As a (non-)committed relationship anarchist, I can only really get off on bull-centred cucking. When my flatmate or the people I’m dating sleep with other people, it doesn’t faze me. The way I relate to my friends and lovers isn’t possessive. What does hit right for me though is when the thirty year-old woman who bullies me at the community events we co-run makes me give up the front seat in the car for her or she takes my soup at the ramen place or she fucks my boyfriend who then tells me how good it was – all for her to tell me she’s not thinking about me at all. That makes me hot just writing it actually. Any sense of possession, however, is spontaneous and temporary. Monogamous sensibilities become something to play with rather than live within.
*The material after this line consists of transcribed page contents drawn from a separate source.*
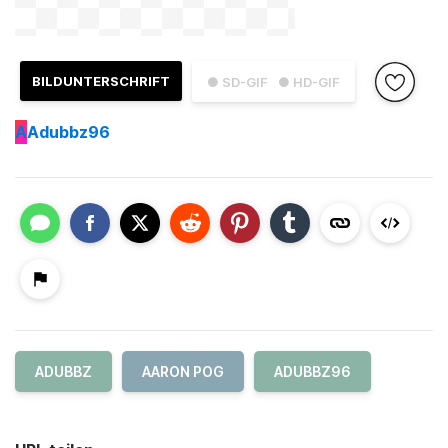
BILDUNTERSCHRIFT
● SD-GIF
● HD-GIF
A
Adubbz96
ADUBBZ
AARON POG
ADUBBZ96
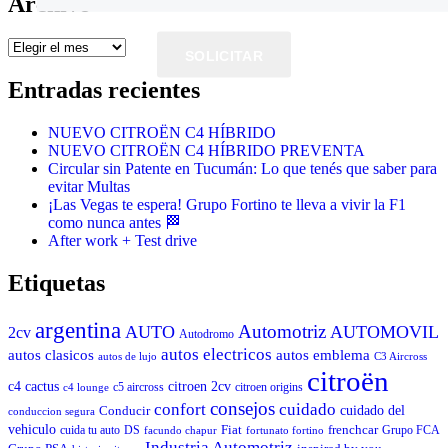
Archivo
Archivo
SOLICITAR
Entradas recientes
NUEVO CITROËN C4 HÍBRIDO
NUEVO CITROËN C4 HÍBRIDO PREVENTA
Circular sin Patente en Tucumán: Lo que tenés que saber para
evitar Multas
¡Las Vegas te espera! Grupo Fortino te lleva a vivir la F1
como nunca antes 🏁
After work + Test drive
Etiquetas
argentina
Automotriz
AUTO
AUTOMOVIL
2cv
Autodromo
autos electricos
autos clasicos
autos emblema
autos de lujo
C3 Aircross
citroën
c4 cactus
citroen 2cv
c5 aircross
citroen origins
c4 lounge
consejos
cuidado
confort
Conducir
cuidado del
conduccion segura
vehiculo
Fiat
frenchcar
cuida tu auto
DS
Grupo FCA
facundo chapur
fortunato fortino
Industria Automotriz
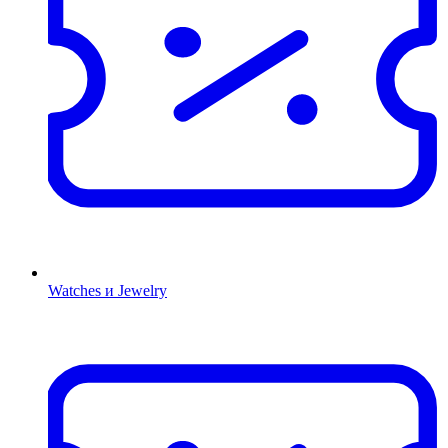
Watches и Jewelry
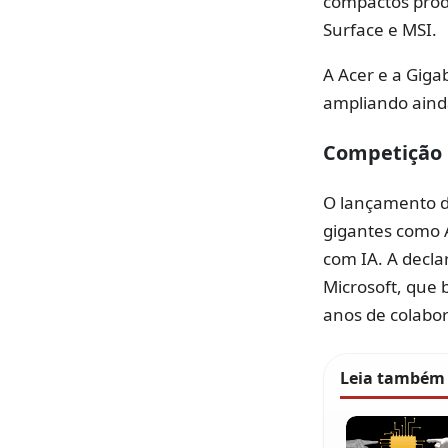
compactos produ
Surface e MSI.
A Acer e a Gig
ampliando ainda
Competição 
O lançamento d
gigantes como 
com IA. A decla
Microsoft, que b
anos de colabo
Leia também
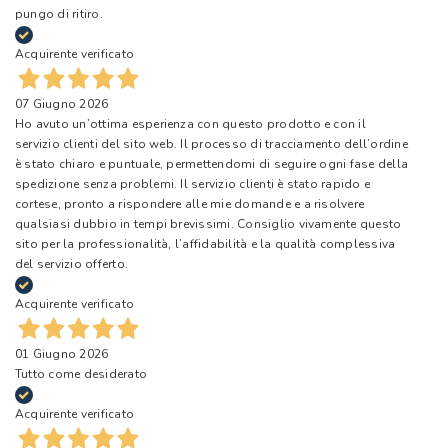
pungo di ritiro.
Acquirente verificato
07 Giugno 2026
Ho avuto un’ottima esperienza con questo prodotto e con il
servizio clienti del sito web. Il processo di tracciamento dell’ordine
è stato chiaro e puntuale, permettendomi di seguire ogni fase della
spedizione senza problemi. Il servizio clienti è stato rapido e
cortese, pronto a rispondere alle mie domande e a risolvere
qualsiasi dubbio in tempi brevissimi. Consiglio vivamente questo
sito per la professionalità, l’affidabilità e la qualità complessiva
del servizio offerto.
Acquirente verificato
01 Giugno 2026
Tutto come desiderato
Acquirente verificato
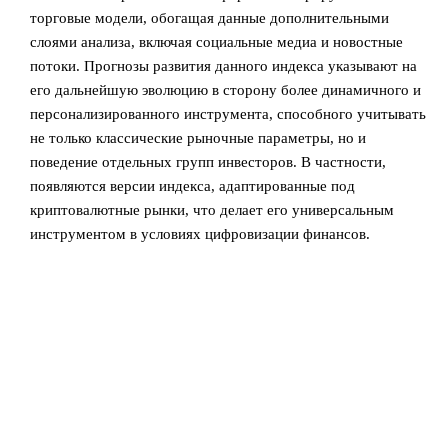
торговые модели, обогащая данные дополнительными
слоями анализа, включая социальные медиа и новостные
потоки. Прогнозы развития данного индекса указывают на
его дальнейшую эволюцию в сторону более динамичного и
персонализированного инструмента, способного учитывать
не только классические рыночные параметры, но и
поведение отдельных групп инвесторов. В частности,
появляются версии индекса, адаптированные под
криптовалютные рынки, что делает его универсальным
инструментом в условиях цифровизации финансов.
I think that’s an important aspect to this all: to acknowledge it explicitly as play. While Olive, Ivy, and Luna all seem happy by the end, The Subordinate does not contend with what happens after the wedding (see my own UNTITLED LEATHERSEX STORY #2 for an exploration of moving beyond the high point of erotic rapture in a cuck-bull-wife triad). There is mention that Luna is pregnant with Ivy’s child, which Olive is expected to raise, but in the real world, the birth of a child would break apart the triad immediately. When we reify our Identities as cuck, bull, wife, or whatever, we a turning away from an insistent reality that we are all actually still people. Our agency can never be fully disavowed. Our urges can never be fully kept in check. Our conscience can never disappear completely.

Even with her affected coldness, the woman who bullies me has still held me while I’ve cried.